「任那」について

終わりにまとめを述べる 

 終わりにまとめを述べる。「任那」はもと、nimna、「主の国」、ひいては「本家」の意であって、伽羅諸国の中の本家である。「高霊伽耶」(これは後世の称。もとは単に「伽耶」、あるいは「大伽耶」と呼ばれた)を指す名称であったが、次第に、そこから分れてできた伽耶諸国をもひっくるめて呼ぶ様になった。倭も天孫族と呼ばれる一族はその分れであり、したがって天孫が倭の政権を掌握する様になっても加羅を「任那」と呼ぶのは当然である。しかし、伽羅諸国をまとめて呼ぶのに、「高霊伽耶」を代表として「任那」という様にもなり、日本人の癖で、ニムナをミマナと誤って呼ぶ様になり、それが、ミマキの天皇よりの類推で、天皇のミヤケと思いこむ様になってしまった。
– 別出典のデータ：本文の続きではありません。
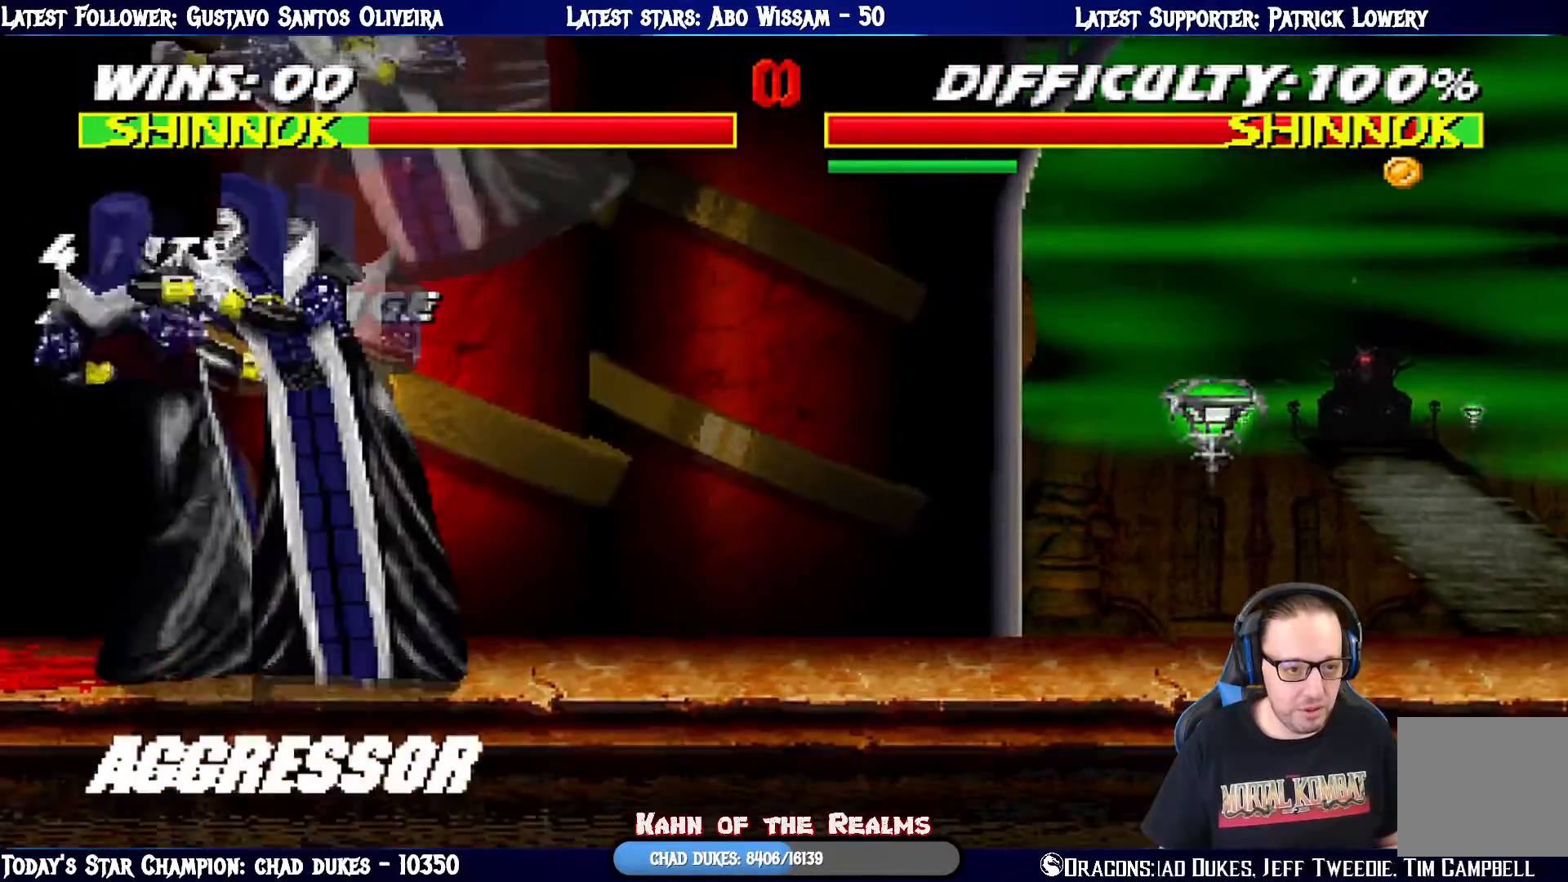
{"buttons": ["CROSS", "SQUARE", "L1", "DPAD_LEFT"], "left_stick": "center", "right_stick": "center", "events": [[33, "DPAD_DOWN", "down"], [50, "SQUARE", "down"], [67, "DPAD_RIGHT", "up"], [167, "CROSS", "down"], [167, "SQUARE", "up"], [184, "DPAD_LEFT", "down"], [250, "DPAD_DOWN", "up"], [267, "CROSS", "up"], [300, "CROSS", "down"], [317, "SQUARE", "down"], [334, "CROSS", "up"], [367, "CROSS", "down"], [417, "CROSS", "up"], [417, "SQUARE", "up"], [501, "CROSS", "down"], [501, "SQUARE", "down"]]}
朝鮮半島においても、新羅や百済から見た場合、伽羅諸国を一まとめにして呼ぶ時には、その主家たる「任那伽耶」の「任那」で呼んだ。ともかく「高霊伽那」は、伽羅諸国の中心であって、滅亡に際しても最後まで残ったのである。

 次に「日本府」であるが、四六〇年頃には「任那国司」の語があったり、「日本府行軍元帥」とあったり「任那日本県邑」とあったりするが、五四〇年ごろから「任那日本府」という名に定まってくる。これは資料の性格による違いということもあろうが、一貫して眺めれば始めは居留民団の様なものであったのが、次第に武力をもって護られる様になり、任那の外交にも口を入れる様になり、百済にも新羅にも恐れられていたが、結局五六二年任那の滅亡と共に撤去されたということである。ただし『三国史記』には、任那(大伽羅)滅亡に際して日本府がなにかの働きをなしたのか、あるいはその時にすでに撤去されていたものか、なんらしるすところは無い。
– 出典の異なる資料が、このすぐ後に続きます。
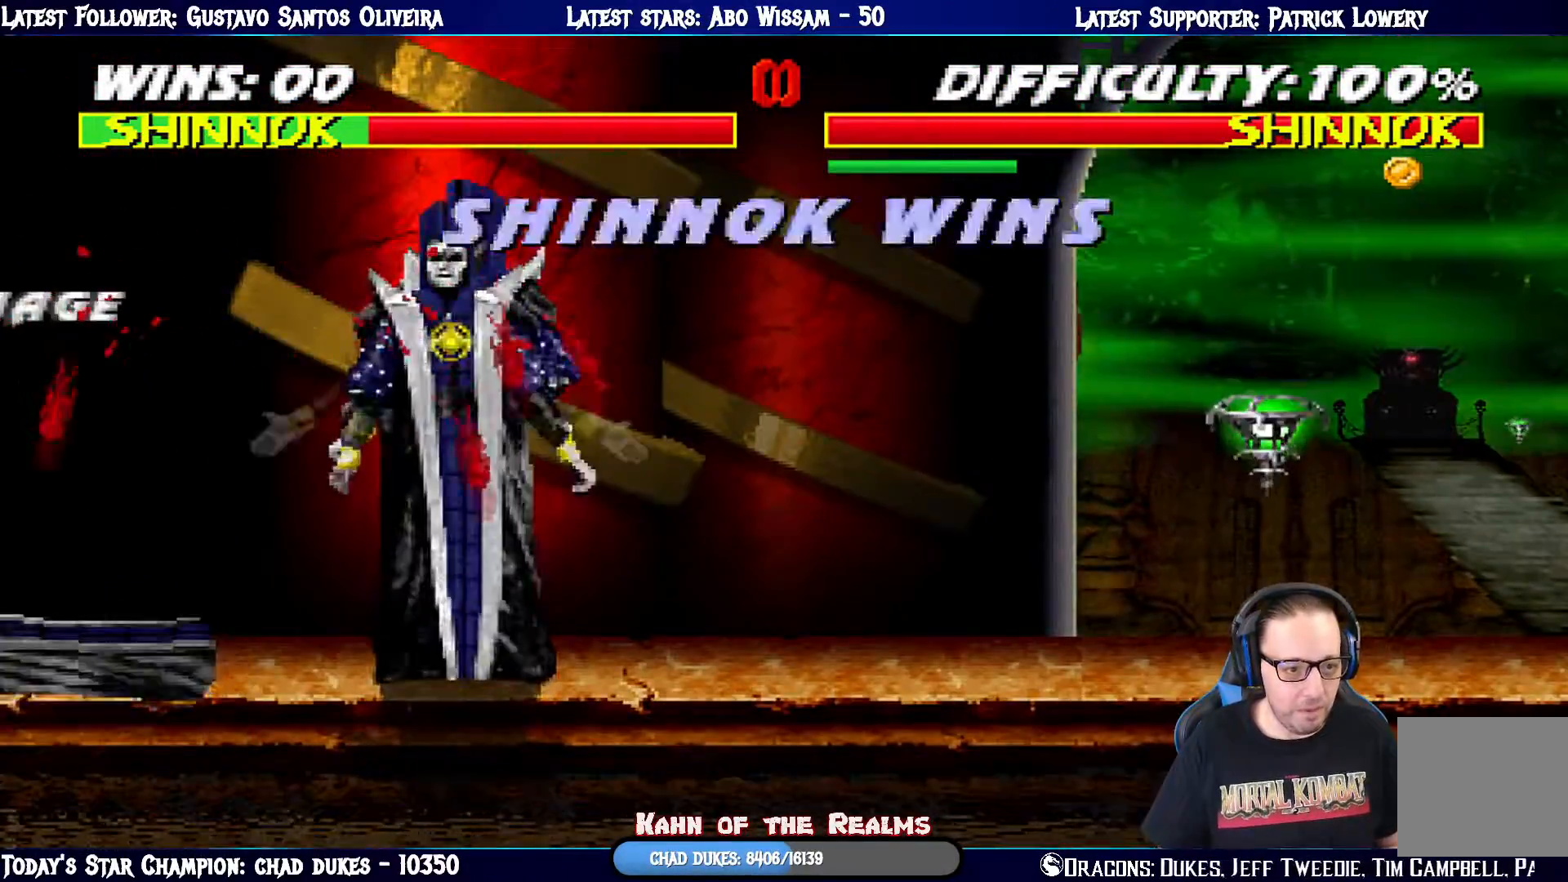
{"buttons": [], "left_stick": "center", "right_stick": "center", "events": [[84, "L1", "up"]]}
 『日本書紀』「欽明二十三年(五六二)」六月には、新羅が「我官家」を破って、人民を毒害したことを非難し、その仇を報ぜんという詔が出ている。そして同七月紀男麻呂を大将軍として「★(左:口/右:多)★(左:口/右:利)」(五一二年に百済が任那より併合した上★(左:口/右:多)★(左:口/右:利)・下★(左:口/右:多)★(左:口/右:利)の地があるから、当時は百済領であったか。)から、河辺瓊缶<にへ>を副将として「居曽山<こそむれ>」(全羅北道の東南端、「居斯勿県」か)から任那へ出陣させた。紀男麻呂は勝ったが、河辺瓊缶は得意になって進撃したため敗れ捕虜になり、ひどい悔辱を受けた。この戦いは『三国史記』新羅真興王二十三年(五六三)秋七月に、

    百済侵二掠辺戸一。王出レ帥拒レ之。殺獲一千余人。
とあるのに相当する。この時の倭軍はおそらく舟帥によって百済の西海岸へ上り、東進したものであろう。